Winter is Coming to SoHo Over Summer

An Arctic noir starring Stanley Tucci, Michael Gambon and Christopher Eccleston is among SoHo’s sizzling summer attractions.

Others include the sixth and final season of Justified, and new episodes of Banshee, The Americans and Last Week Tonight With John Oliver.

And on the eve of Game of Thrones’ fifth season launching in April, Sky will run another GoT pop-up channel from February 19-March 31.

But the pick of the summer dramas promises to be Fortitude.

It’s from Simon Donald, the writer of Low Winter Sun, one of those dark cable drama series that  inexplicably has yet to turn up here (its continued broadcast/streaming absence also means it’s in Blu-ray limbo, although you can order it on disc from Australia, which seems to be the only territory where it’s been released on BD).

Donald’s latest series is set in a small Arctic Circle town where a violent crime exposes an even darker side to life in this remote, fractured community.

The high-calibre cast is led by GoT’s Richard Dormer (Beric Dondarrion) as the local police chief and includes The Killing/Forbrydelsen’s Sofie Gabrol and Call the Midwife’s Jessica Raine.

Commissioned by the UK’s Sky Atlantic , the 12-part, £25 million drama was bedevilled by a major problem during shooting: “a complete absence of snow”.

Producer Patrick Spence told The Independent sudden rainfall and a temperature rise just before filming began washed away what little snow there was on location.

“We had to bring the snow to Iceland. We became the world’s largest importer of fake snow for the whole of 2014.

“We had plane loads of canisters coming over from London. We had to re-lay it across our town and mountainsides for take after take.

“This was the first time since records began, that there was no snowfall – or snow on the ground – during the six weeks we were filming across the winter.”

But the trouble may have been worth it.
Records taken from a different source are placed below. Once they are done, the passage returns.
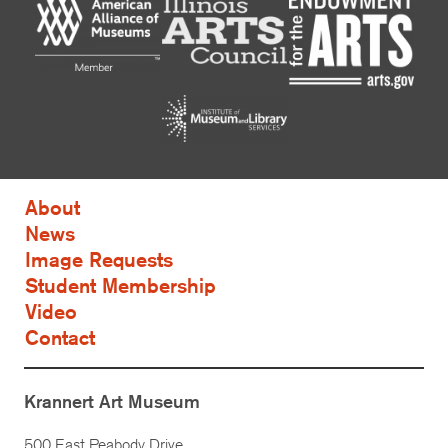
About
News
Image Requests
Student Membership
Video
Contact
Krannert Art Museum
500 East Peabody Drive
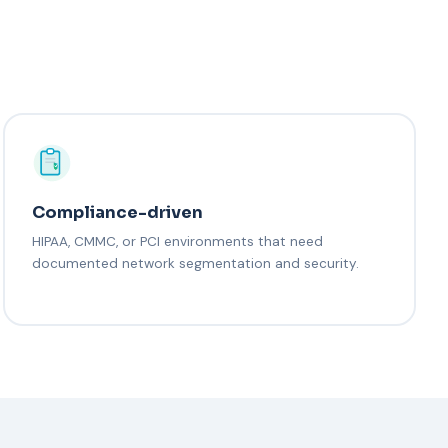
Compliance-driven
HIPAA, CMMC, or PCI environments that need
documented network segmentation and security.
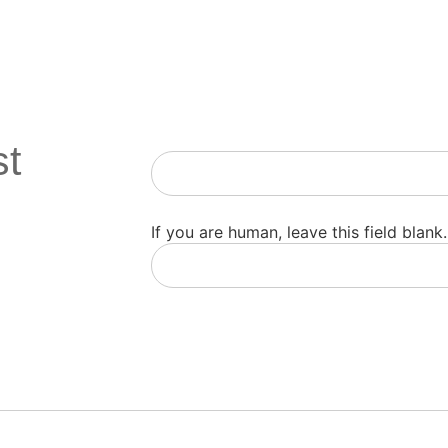
st
Newsletter
If you are human, leave this field blank.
Forbes magazine reckons Britain’s biggest original TV drama commission in recent memory has “filmic visual ambition and a production budget to match.

“And, judging by the feature-length first episode, Fortitude is worth every penny.”
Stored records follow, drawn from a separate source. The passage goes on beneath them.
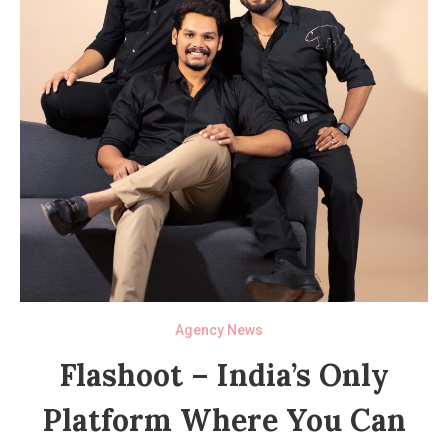
Agency News
Flashoot – India’s Only
Platform Where You Can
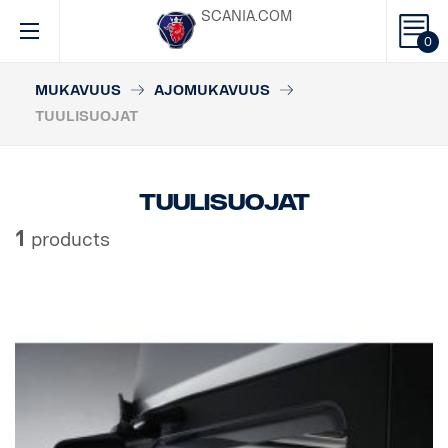
SCANIA.COM
0
MUKAVUUS
AJOMUKAVUUS
TUULISUOJAT
Tuulisuojat
1
products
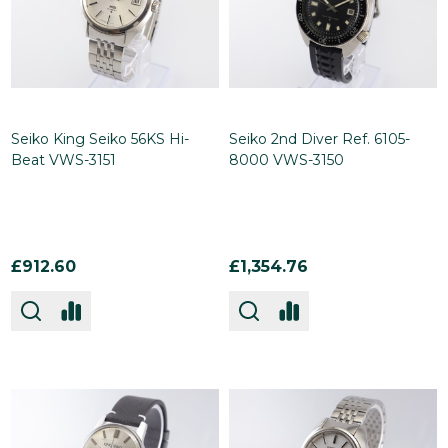
Seiko King Seiko 56KS Hi-
Seiko 2nd Diver Ref. 6105-
Beat VWS-3151
8000 VWS-3150
£912.60
£1,354.76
And The Guardian dubbed it “Twin Peaks in the Arctic … relentlessly unsettling and claustrophobic, a blizzard (literally) of intrigue, infidelity, corruption and murder”.

Fortitude will screen 9.30 Mondays from February 2, The Americans (S3) 8.30 Wednesday from February 25, Banshee (S3) 8.30 Monday from January 12, and Justified (S6) 8.30 Tuesday from January 27.

Also watch for The Honourable Woman, a powerhouse political drama starring Maggie Gyllenhaal, Stephen Rea, Lindsay Duncan and Janet McTeer that will screen 8.30 Sunday from January 4.

Written and directed by BAFTA winner Hugo Blick (The Shadow Line), the eight-part spy thriller was highly acclaimed on both sides of the Atlantic:

  • “a spectacularly well-constructed story–intricate, dense, demanding and rewarding–about loyalty, deception, forgiveness and revenge” (The Hollywood Reporter);
  • “an astute, sensitive and at times delicate psychological drama” (New York Times);
  • unlike most thrillers, it has put women, instead of (action) men, centre stage; engaged seriously and sensitively with one of the most confounding political pigsties of modern times, the Israeli-Palestinian conflict; and told its story painstakingly slowly” (The Telegraph).